***** Material for the task

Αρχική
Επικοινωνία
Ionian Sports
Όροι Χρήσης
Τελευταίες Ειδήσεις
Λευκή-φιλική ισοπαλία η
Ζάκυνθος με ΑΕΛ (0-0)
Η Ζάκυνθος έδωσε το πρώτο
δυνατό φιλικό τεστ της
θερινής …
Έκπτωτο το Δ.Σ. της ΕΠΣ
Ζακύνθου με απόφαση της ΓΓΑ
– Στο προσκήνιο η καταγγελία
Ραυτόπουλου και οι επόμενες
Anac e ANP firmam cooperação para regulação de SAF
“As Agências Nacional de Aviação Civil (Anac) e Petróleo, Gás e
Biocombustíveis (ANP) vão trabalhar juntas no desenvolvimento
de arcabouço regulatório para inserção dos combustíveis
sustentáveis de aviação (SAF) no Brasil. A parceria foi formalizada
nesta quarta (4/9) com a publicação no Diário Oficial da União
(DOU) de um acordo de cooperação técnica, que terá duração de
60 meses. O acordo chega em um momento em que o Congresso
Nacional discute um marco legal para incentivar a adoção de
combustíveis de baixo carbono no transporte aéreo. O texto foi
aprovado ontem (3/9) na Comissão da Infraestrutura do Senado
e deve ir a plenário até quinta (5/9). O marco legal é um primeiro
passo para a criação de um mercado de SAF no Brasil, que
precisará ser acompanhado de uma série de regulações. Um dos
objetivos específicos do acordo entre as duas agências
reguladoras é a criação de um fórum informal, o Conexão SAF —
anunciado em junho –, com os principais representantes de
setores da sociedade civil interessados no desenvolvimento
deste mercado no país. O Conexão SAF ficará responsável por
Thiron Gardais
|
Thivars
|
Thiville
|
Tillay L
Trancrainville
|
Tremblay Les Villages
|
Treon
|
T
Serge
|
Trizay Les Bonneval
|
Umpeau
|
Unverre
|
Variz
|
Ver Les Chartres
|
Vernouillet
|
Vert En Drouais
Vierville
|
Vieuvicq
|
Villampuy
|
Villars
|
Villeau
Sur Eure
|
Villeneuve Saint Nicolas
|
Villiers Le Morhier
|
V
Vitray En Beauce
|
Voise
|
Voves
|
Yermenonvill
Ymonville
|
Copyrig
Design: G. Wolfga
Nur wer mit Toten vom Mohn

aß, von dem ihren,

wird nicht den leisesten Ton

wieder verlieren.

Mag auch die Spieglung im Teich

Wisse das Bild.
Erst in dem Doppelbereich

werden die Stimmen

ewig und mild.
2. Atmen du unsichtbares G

**********

**What you have to do**
Lines containing the word "para" are to be counted in the listing; state their number alone.

**Solution for this task**
4